Will you be playing any piano?

Yeah, last night I did, I opened with a tune that I just recorded on the new record that’s going to come out, a Ladino song that I sing and play piano on. Yeah, I might do that, sure.

What instrument do you travel with?

It’s a Freschner, German-made, hundred year-old Freschner, a beautiful bass that I’ve had now for…sixteen years? Probably.

I talked with cellist Zoe Keating once and she described finding a new instrument as being like dating.

I hope dating is not like that. Looking for an instrument is not fun.

Did you ever play Portland with Chick Corea’s band?

I don’t really remember.

Do you keep in touch?

Yeah, I just saw him about a month and a half ago.

Do any playing with him?

We haven’t. Our schedules are conflicting each other, that’s a good thing, but I think we will in the future. At this point, it’s just impossible, but I was lucky to be around in Tel-Aviv when he came to play. We hung out for a while.

Is that where you’re living?

Yeah, I’ve been there six years now since I moved from New York.

You’re one of the few bass players who accompany themselves while you sing…just you and the bass. You can go way back and think of Slam Stewart…it’s unusual, it’s a beautiful sound.

First of all, it’s different from Slam and Major Holley because what they did, beautifully, was they sang their solos with the bow. They would be an octave above the bow…they created a beautiful sound that was very recognizable for what they did.

I’m doing something a little different where I’m actually playing the bass and singing a different line…even harder in some ways…another kind of thing.

How is it harder? What’s the challenge?

It’s a big challenge because it’s like playing a Bach invention…counterpoints and stuff…it doesn’t always go with what you sing, you go down with the bass line and sing upward with your melody and…it’s almost like a tri-dimensional thing. You have to practice a lot to really be comfortable with it. In the beginning it was…I had to work a lot at it which was a great thing because I’m always looking for challenges.

I started singing more with the piano. I have composed on piano for years but then I said to myself, “I got to try it with the bass.” And that became another task. It’s great, but it’s a great challenge. You’ve got to be on top of your game.

What are you working on now that’s challenging?

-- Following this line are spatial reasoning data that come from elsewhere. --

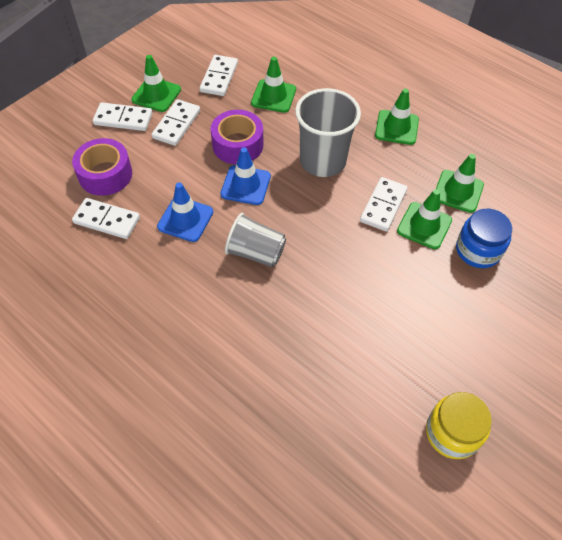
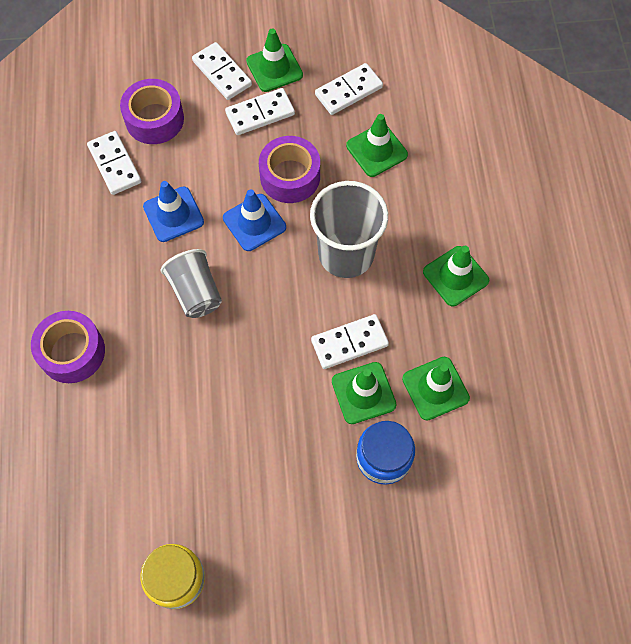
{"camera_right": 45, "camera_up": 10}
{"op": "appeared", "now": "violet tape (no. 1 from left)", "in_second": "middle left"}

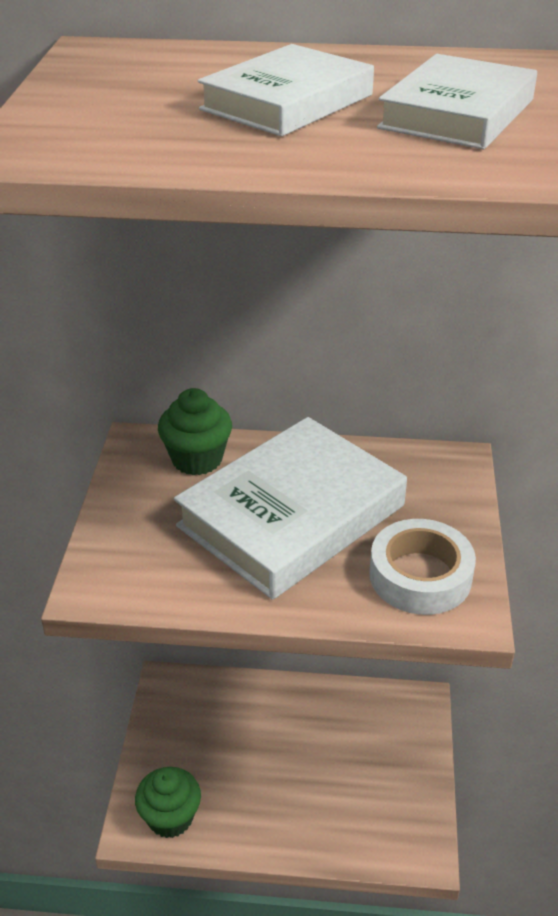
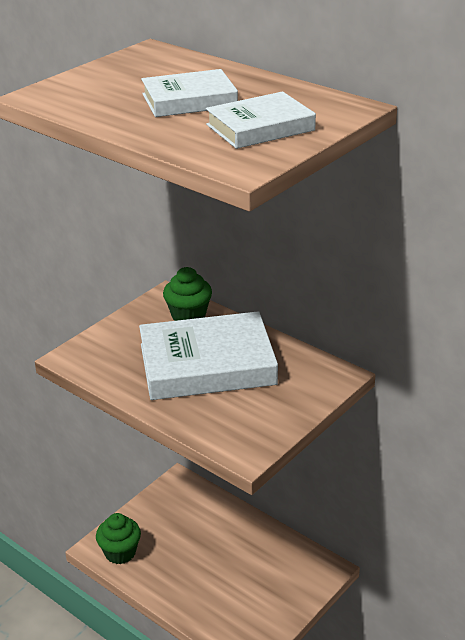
{"camera_right": 35, "camera_up": -5}
{"op": "missing", "was": "pure white tape", "in_first": "middle right"}

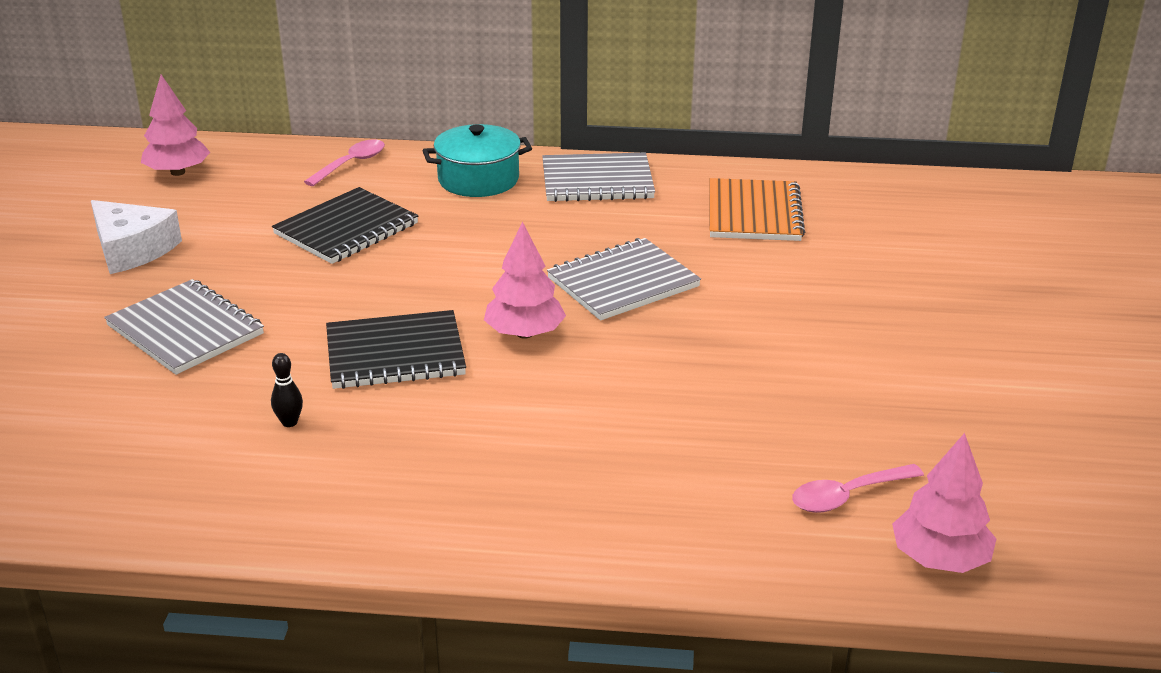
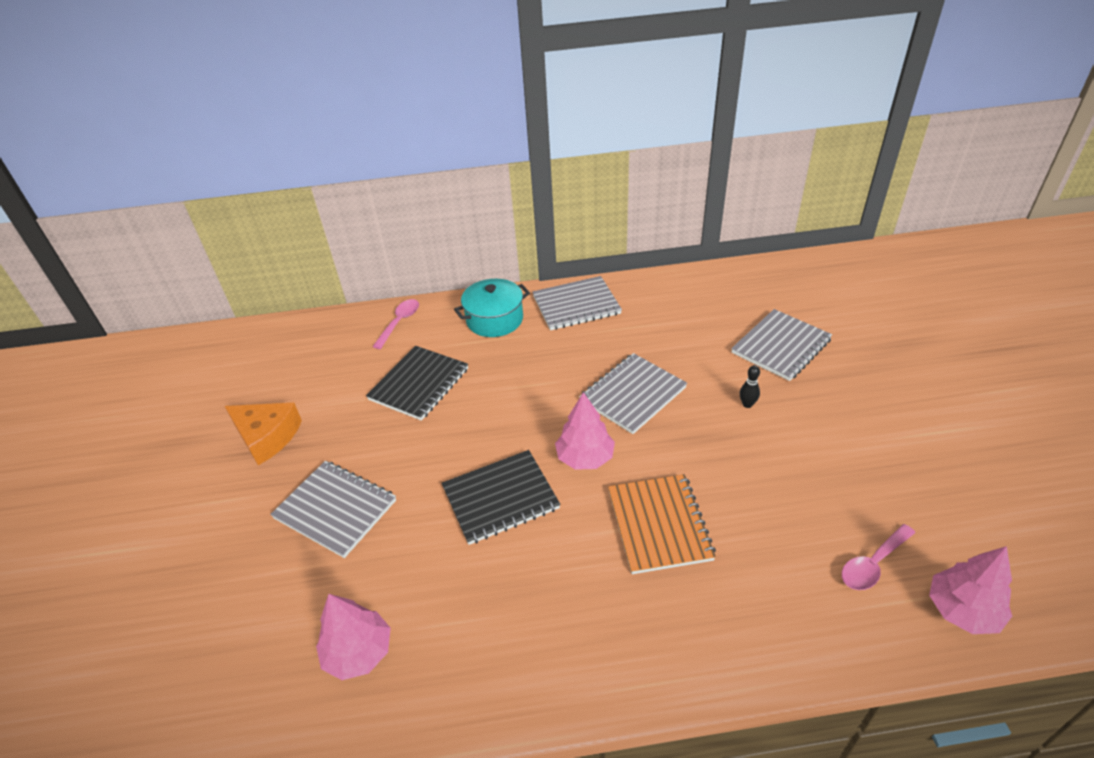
{"camera_right": -10, "camera_up": 10}
{"op": "colour", "was": "pure white cheese", "now": "orange cheese", "in_first": "middle left", "in_second": "middle left"}
{"op": "relocated", "was": "pink fir tree (no. 1 from left)", "in_first": "top left", "in_second": "bottom left"}
{"op": "relocated", "was": "orange notepad", "in_first": "top centre", "in_second": "bottom centre"}
{"op": "appeared", "now": "ash-grey notepad (no. 4 from left)", "in_second": "middle right"}
{"op": "relocated", "was": "ebony skittle", "in_first": "middle left", "in_second": "middle right"}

I did a new record, recorded it a few weeks ago, there’s some new tunes…there’s this one tune in 13/8 that’s very challenging to play, to improvise on. Opening it up is another thing. I have no one to study that from. I don’t know anybody who really does it so I have to invent my own ways, and my piano player has to invent his own ways of learning a whole new way of improvising fluently on 13/8 with the movement of chords and everything. It’s not easy. That’s a new challenge.

How is it going?

It’s going well. We’ll probably play it. It’s called “Dreaming.” You don’t necessarily hear that we struggle when we play it, but in our own way we have a lot to grow with it still, because we just started playing it.

So you work on it from the bandstand.

Of course. As you get more confidence in what you’re doing, you must grow. If i leave everything for rehearsal, then part of the fun is gone. The challenge of having to make sense on the bandstand brings another level. You get better. I do because I have to make it happen.

I think it’s part of the tradition…a sense of Jazz or improvising, really…to take the chance and to maybe not be great that one night…or have thoughts of how to make it better but the challenge of having to make it work, not knowing if it will. It’s part of what makes us who we are as improvisers and defines us as Jazz musicians or musicians who go beyond what’s written. You have to keep that alive, otherwise you have to keep that going or it gets boring for people like us. We’re just always wanting to go free.

I don’t play standards very much, but it doesn’t matter what you play, original or standard, you can play it thousands of times and make sense or make it into something else just because you’re letting yourself be who or what you are at the momemnt…react to life rather than any other rules. You know the rules, you know the music, what you got to do is be yourself at that moment, and miracles do happen.